Çanakkale'nin Gelibolu ilçesindeki çiftlik evinde, eğitimci Nazmi Arıkan ile şoförünü öldürmekle suçlanan Ufuk Akçekaya, savcının üç sorusuyla zora girdi.
Çanakkale'nin Gelibolu ilçesine bağlı Karainebeyli köyünde eğitimci Nazmi Arıkan (69) ile şoförü Şerif Eker'in (46) öldürülmesi ile ilgili gözaltına alınan ve sevk edildiği adliyede tutuklanan Tokatspor Kulübü Başkanı Ufuk Akçekaya'nın, sevk edildiği mahkemede hakkında suçlamaları kabul etmeyip, kendisine komplo kurulduğunu söylediği öğrenildi.

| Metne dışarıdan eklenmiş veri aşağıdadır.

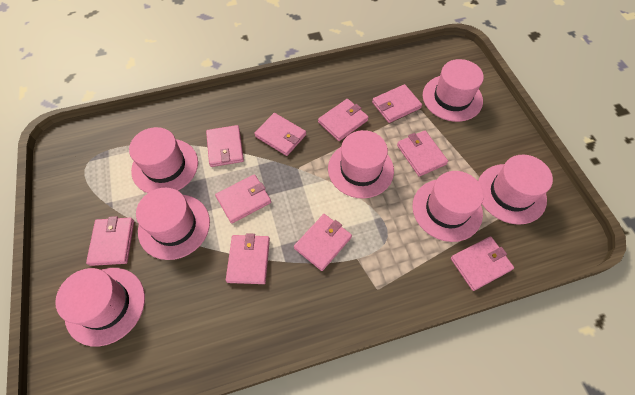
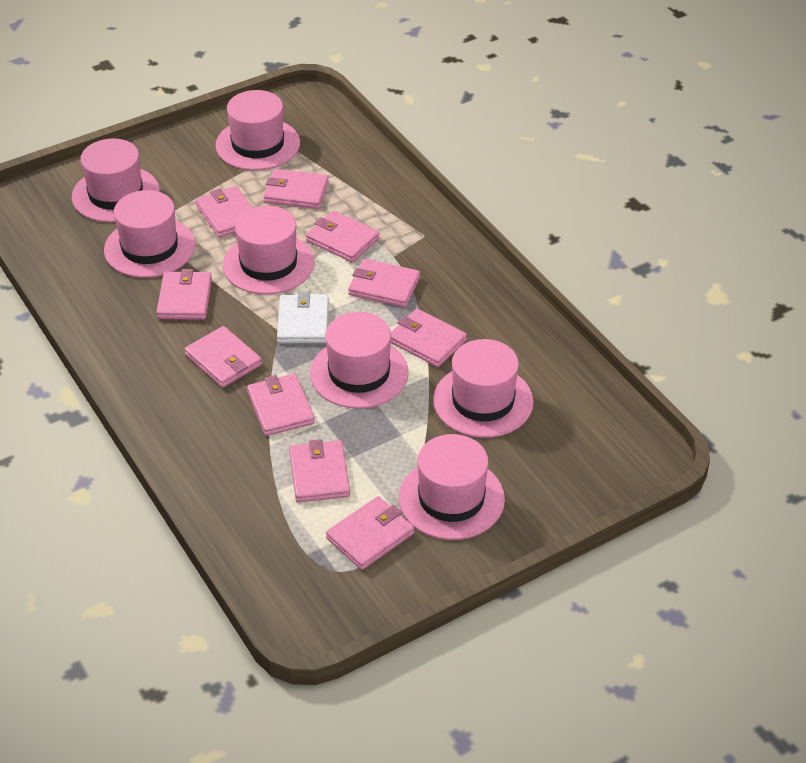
white wallet: none = 0 -> [277,292,329,343] = 1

Hürriyet'ten Çetin Aydın, eğitimci Nazmi Arıkan ile şoförünü öldürmekle suçlanan Ufuk Akçekaya’nın ifadesine ulaştı. Akçekaya’nın film senaryosu gibi ifadesi, savcının üç sorusuyla zora girdi.
AYLIK GELİRİM 5 BİN TL
Dul ve iki çocukluyum. Kimya öğretmenliğinden mezun oldum. Eğitimci ve iş insanıyım. Aylık gelirim 5 bin lira. Nazmi Arıkan’la 2015 yılında tanıştık. Arıkan’dan 5 milyon dolar, Beykent Kolejleri’nden de 8 milyon 800 bin dolar alacağım var. Çiftliğe 13 Kasım 2021 günü de gitmiş ve paramı istemiştim. Nazmi Arıkan bana sadece 2 milyon lira vereceğini söyledi, ben de kabul etmedim. Çıkarken 5-6 kişi otomobilin kaputuna vurarak beni durdurmak istedi ama ben hızla devam edip durmadım.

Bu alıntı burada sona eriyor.